# Task instructions
Verbatim copy, images removed: write out the entries below.

# Information supplied
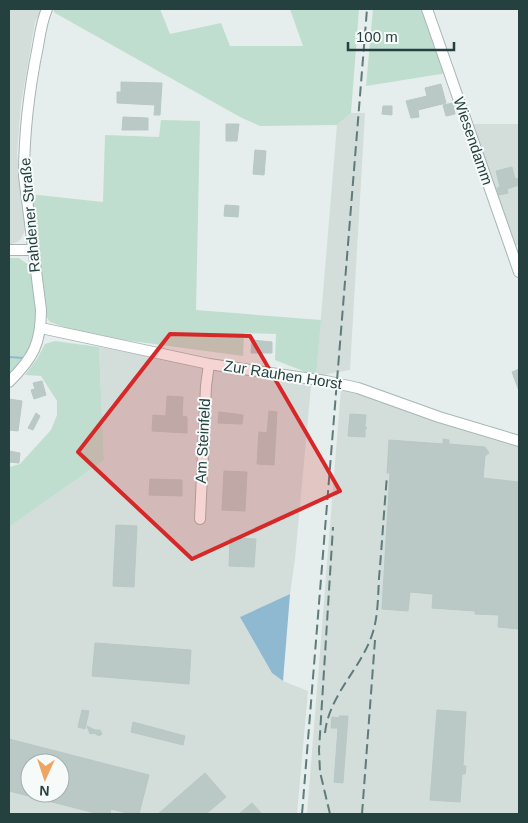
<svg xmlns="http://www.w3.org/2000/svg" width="528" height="823" font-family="Helvetica,sans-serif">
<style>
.built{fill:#d3dedb;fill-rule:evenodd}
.green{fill:#bfdecf}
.water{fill:#8fb8d1}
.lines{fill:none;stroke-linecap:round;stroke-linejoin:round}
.stream{stroke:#8fb8d1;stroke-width:2}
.building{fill:#bac9c6;stroke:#b8c8c5;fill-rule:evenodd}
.minor-casing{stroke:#a7b6b5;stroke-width:12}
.minor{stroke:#fff;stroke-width:10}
.rail{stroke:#5f7b7a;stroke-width:2;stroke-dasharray:10 5;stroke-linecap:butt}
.marked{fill:#d62828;fill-opacity:0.2;stroke:#d62828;stroke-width:4;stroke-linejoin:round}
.labels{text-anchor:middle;stroke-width:4;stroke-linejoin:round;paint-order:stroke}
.street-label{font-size:15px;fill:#24403f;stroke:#f6faf9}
</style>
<rect width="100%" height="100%" fill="#e5eeec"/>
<g class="built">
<path d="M9,9h33l-7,13 -14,82 -4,49 8,77 -4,9 -4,3 -8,3z"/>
<path d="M351,113h14l-15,257 -34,6 21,-251z"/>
<path d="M469,124h50v121l-7,1z"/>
<path d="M99,347l212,39 -16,173 -5,35 -50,23 32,56 11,8 25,10 -11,123h-288v-287l95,-67zM30,763h30v30h-30z"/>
<path d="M341,388l128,43 50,14v369h-212z"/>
</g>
<g class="green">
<path d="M53,9h107l10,25 51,-11 9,23h73l-13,-37h69l-8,104 -14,12 -77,1 -20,-9 -185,-104z"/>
<path d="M373,9h52l22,64 -81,13z"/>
<path d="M161,120l39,1 -4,189 125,10 -5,56 -41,-16 1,-26 -32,-1 -1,23 -156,-21 -37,-13 -4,-6 -17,-122 74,8 2,-67 54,2z"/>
<path d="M9,258h10l11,8c3,24 11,52 4,75 -5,14 -16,26 -25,36z"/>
<path d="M55,341l44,6 5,113 -95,67v-60l11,-3 31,-34 6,-15v-14l-16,-25 -16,-1 12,-16 8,-15z"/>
</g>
<path class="water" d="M290,594l-7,87 -11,-8 -32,-56z"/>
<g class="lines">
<path class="stream" d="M9,357l14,1"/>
</g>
<g class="building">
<path d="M121,82l41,1 -2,32h-6l1,-10 -38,-2v-11h4z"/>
<path d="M441,84l5,19 -28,7 1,7 -8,1 -5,-17 21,-5 -2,-8z"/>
<path d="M453,103l2,11 -9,2 -3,-11z"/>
<path d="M383,106h9v9l-10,-1z"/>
<path d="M123,117l25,1v12h-26z"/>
<path d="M226,124h13l-2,17h-11z"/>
<path d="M255,150l11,1 -2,24 -11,-1z"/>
<path d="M512,167l3,12 4,-1v7l-12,4 1,4 -9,2 -2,-7 3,-1 -4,-16z"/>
<path d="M225,205l14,1 -1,11 -14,-1z"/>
<path d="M252,340l20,2v11h-21z"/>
<path d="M519,369v22l-7,-19z"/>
<path d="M42,381l4,14 -12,4 -3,-9 4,-1 -2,-6z"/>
<path d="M167,396l16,1 -1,19 5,1v16l-35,-2 1,-16 13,1z"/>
<path d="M9,399l13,2 -4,30 -9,-1z"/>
<path d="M269,411l8,1 -3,53 -17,-1 2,-32 8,1z"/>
<path d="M219,412l24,3 -1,9 -24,-1z"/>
<path d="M36,413l4,3 -7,14 -5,-2z"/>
<path d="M350,414l16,1 -1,11 2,2 -2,2v7l-17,-1z"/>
<path d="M443,439l6,1v4l36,3 4,6 -4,3 -2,22 36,4v147l-21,-2 1,-12 -24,-1v-3l-43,-3 1,-14 -23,-2 -2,19 -26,-2 8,-136h-3l2,-33 54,4z"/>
<path d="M9,451l11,2 -1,10 -10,-1z"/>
<path d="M224,471l23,1 -2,39 -23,-1z"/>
<path d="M150,479l32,1v16l-33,-1z"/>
<path d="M116,525l21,1 -3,61 -21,-1z"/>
<path d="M230,538l26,1 -2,28 -25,-1z"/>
<path d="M95,643l96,7 -2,34 -97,-8z"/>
<path d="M82,710l7,1 -4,18 -7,-2z"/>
<path d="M437,710l29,2 -3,54h3l-1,8h-3l-2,28 -30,-2z"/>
<path d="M339,716h9l-5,67 -9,-1 4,-54h-7l1,-11 7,1z"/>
<path d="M133,722l52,14 -2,9 -52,-13z"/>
<path d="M87,726l8,4h5l2,4 -3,2 -5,-3 -4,1z"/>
<path d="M9,739l140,36 -10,39h-8l-20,-5 -1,5h-11l-90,-23zM30,763h30v30h-30z"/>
<path d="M205,773l21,24 -20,17h-48z"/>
<path d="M252,803l10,11h-23z"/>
</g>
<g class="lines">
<g class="minor-casing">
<g id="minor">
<path d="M427,9l92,263"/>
<path d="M9,250h23"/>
<path d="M41,328l168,36 117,17 32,7 81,29 80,24"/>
<path d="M9,382c24,-24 32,-38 32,-72l-17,-134c0,-44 5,-86 14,-130 2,-12 4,-26 9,-37"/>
<path d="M200,519l6,-133 3,-22"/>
</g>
</g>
<use href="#minor" class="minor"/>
<g class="rail">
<path d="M325,733c4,-38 35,-63 47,-98 6,-17 6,-38 7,-57 3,-34 5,-68 8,-102"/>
<path d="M302,814l65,-805"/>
<path d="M330,814l-10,-42 -1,-22 14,-223"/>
<path d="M362,814l13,-174"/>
</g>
</g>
<path class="marked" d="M170,334l80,2 90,155 -148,68 -114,-107z"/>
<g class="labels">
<g class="street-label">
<text transform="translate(473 141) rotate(71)" y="5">Wiesendamm</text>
<text transform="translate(30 215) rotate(-95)" y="5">Rahdener Straße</text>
<text transform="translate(283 375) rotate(9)" y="5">Zur Rauhen Horst</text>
<text transform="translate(203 441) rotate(-87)" y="5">Am Steinfeld</text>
</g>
</g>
<rect width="528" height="823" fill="none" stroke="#24403f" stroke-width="20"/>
<g transform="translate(45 778) rotate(183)"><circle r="24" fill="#f6faf9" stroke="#a2b0af"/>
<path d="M0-4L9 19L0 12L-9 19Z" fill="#efa562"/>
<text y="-8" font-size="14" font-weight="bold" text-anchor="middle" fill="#24403f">N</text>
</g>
<path d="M348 42v8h106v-8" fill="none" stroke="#24403f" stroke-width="2.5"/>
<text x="356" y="42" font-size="15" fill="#24403f" stroke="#f6faf9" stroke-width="4" paint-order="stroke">100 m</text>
</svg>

# Solution for this problem
<svg xmlns="http://www.w3.org/2000/svg" width="528" height="823" font-family="Helvetica,sans-serif">
<style>
.built{fill:#d3dedb;fill-rule:evenodd}
.green{fill:#bfdecf}
.water{fill:#8fb8d1}
.lines{fill:none;stroke-linecap:round;stroke-linejoin:round}
.stream{stroke:#8fb8d1;stroke-width:2}
.building{fill:#bac9c6;stroke:#b8c8c5;fill-rule:evenodd}
.minor-casing{stroke:#a7b6b5;stroke-width:12}
.minor{stroke:#fff;stroke-width:10}
.rail{stroke:#5f7b7a;stroke-width:2;stroke-dasharray:10 5;stroke-linecap:butt}
.marked{fill:#d62828;fill-opacity:0.2;stroke:#d62828;stroke-width:4;stroke-linejoin:round}
.labels{text-anchor:middle;stroke-width:4;stroke-linejoin:round;paint-order:stroke}
.street-label{font-size:15px;fill:#24403f;stroke:#f6faf9}
</style>
<rect width="100%" height="100%" fill="#e5eeec"/>
<g class="built">
<path d="M9,9h33l-7,13 -14,82 -4,49 8,77 -4,9 -4,3 -8,3z"/>
<path d="M351,113h14l-15,257 -34,6 21,-251z"/>
<path d="M469,124h50v121l-7,1z"/>
<path d="M99,347l212,39 -16,173 -5,35 -50,23 32,56 11,8 25,10 -11,123h-288v-287l95,-67zM30,763h30v30h-30z"/>
<path d="M341,388l128,43 50,14v369h-212z"/>
</g>
<g class="green">
<path d="M53,9h107l10,25 51,-11 9,23h73l-13,-37h69l-8,104 -14,12 -77,1 -20,-9 -185,-104z"/>
<path d="M373,9h52l22,64 -81,13z"/>
<path d="M161,120l39,1 -4,189 125,10 -5,56 -41,-16 1,-26 -32,-1 -1,23 -156,-21 -37,-13 -4,-6 -17,-122 74,8 2,-67 54,2z"/>
<path d="M9,258h10l11,8c3,24 11,52 4,75 -5,14 -16,26 -25,36z"/>
<path d="M55,341l44,6 5,113 -95,67v-60l11,-3 31,-34 6,-15v-14l-16,-25 -16,-1 12,-16 8,-15z"/>
</g>
<path class="water" d="M290,594l-7,87 -11,-8 -32,-56z"/>
<g class="lines">
<path class="stream" d="M9,357l14,1"/>
</g>
<g class="building">
<path d="M121,82l41,1 -2,32h-6l1,-10 -38,-2v-11h4z"/>
<path d="M441,84l5,19 -28,7 1,7 -8,1 -5,-17 21,-5 -2,-8z"/>
<path d="M453,103l2,11 -9,2 -3,-11z"/>
<path d="M383,106h9v9l-10,-1z"/>
<path d="M123,117l25,1v12h-26z"/>
<path d="M226,124h13l-2,17h-11z"/>
<path d="M255,150l11,1 -2,24 -11,-1z"/>
<path d="M512,167l3,12 4,-1v7l-12,4 1,4 -9,2 -2,-7 3,-1 -4,-16z"/>
<path d="M225,205l14,1 -1,11 -14,-1z"/>
<path d="M252,340l20,2v11h-21z"/>
<path d="M519,369v22l-7,-19z"/>
<path d="M42,381l4,14 -12,4 -3,-9 4,-1 -2,-6z"/>
<path d="M167,396l16,1 -1,19 5,1v16l-35,-2 1,-16 13,1z"/>
<path d="M9,399l13,2 -4,30 -9,-1z"/>
<path d="M269,411l8,1 -3,53 -17,-1 2,-32 8,1z"/>
<path d="M219,412l24,3 -1,9 -24,-1z"/>
<path d="M36,413l4,3 -7,14 -5,-2z"/>
<path d="M350,414l16,1 -1,11 2,2 -2,2v7l-17,-1z"/>
<path d="M443,439l6,1v4l36,3 4,6 -4,3 -2,22 36,4v147l-21,-2 1,-12 -24,-1v-3l-43,-3 1,-14 -23,-2 -2,19 -26,-2 8,-136h-3l2,-33 54,4z"/>
<path d="M9,451l11,2 -1,10 -10,-1z"/>
<path d="M224,471l23,1 -2,39 -23,-1z"/>
<path d="M150,479l32,1v16l-33,-1z"/>
<path d="M116,525l21,1 -3,61 -21,-1z"/>
<path d="M230,538l26,1 -2,28 -25,-1z"/>
<path d="M95,643l96,7 -2,34 -97,-8z"/>
<path d="M82,710l7,1 -4,18 -7,-2z"/>
<path d="M437,710l29,2 -3,54h3l-1,8h-3l-2,28 -30,-2z"/>
<path d="M339,716h9l-5,67 -9,-1 4,-54h-7l1,-11 7,1z"/>
<path d="M133,722l52,14 -2,9 -52,-13z"/>
<path d="M87,726l8,4h5l2,4 -3,2 -5,-3 -4,1z"/>
<path d="M9,739l140,36 -10,39h-8l-20,-5 -1,5h-11l-90,-23zM30,763h30v30h-30z"/>
<path d="M205,773l21,24 -20,17h-48z"/>
<path d="M252,803l10,11h-23z"/>
</g>
<g class="lines">
<g class="minor-casing">
<g id="minor">
<path d="M427,9l92,263"/>
<path d="M9,250h23"/>
<path d="M41,328l168,36 117,17 32,7 81,29 80,24"/>
<path d="M9,382c24,-24 32,-38 32,-72l-17,-134c0,-44 5,-86 14,-130 2,-12 4,-26 9,-37"/>
<path d="M200,519l6,-133 3,-22"/>
</g>
</g>
<use href="#minor" class="minor"/>
<g class="rail">
<path d="M325,733c4,-38 35,-63 47,-98 6,-17 6,-38 7,-57 3,-34 5,-68 8,-102"/>
<path d="M302,814l65,-805"/>
<path d="M330,814l-10,-42 -1,-22 14,-223"/>
<path d="M362,814l13,-174"/>
</g>
</g>
<path class="marked" d="M170,334l80,2 90,155 -148,68 -114,-107z"/>
<g class="labels">
<g class="street-label">
<text transform="translate(473 141) rotate(71)" y="5">Wiesendamm</text>
<text transform="translate(30 215) rotate(-95)" y="5">Rahdener Straße</text>
<text transform="translate(283 375) rotate(9)" y="5">Zur Rauhen Horst</text>
<text transform="translate(203 441) rotate(-87)" y="5">Am Steinfeld</text>
</g>
</g>
<rect width="528" height="823" fill="none" stroke="#24403f" stroke-width="20"/>
<g transform="translate(45 778) rotate(183)"><circle r="24" fill="#f6faf9" stroke="#a2b0af"/>
<path d="M0-4L9 19L0 12L-9 19Z" fill="#efa562"/>
<text y="-8" font-size="14" font-weight="bold" text-anchor="middle" fill="#24403f">N</text>
</g>
<path d="M348 42v8h106v-8" fill="none" stroke="#24403f" stroke-width="2.5"/>
<text x="356" y="42" font-size="15" fill="#24403f" stroke="#f6faf9" stroke-width="4" paint-order="stroke">100 m</text>
</svg>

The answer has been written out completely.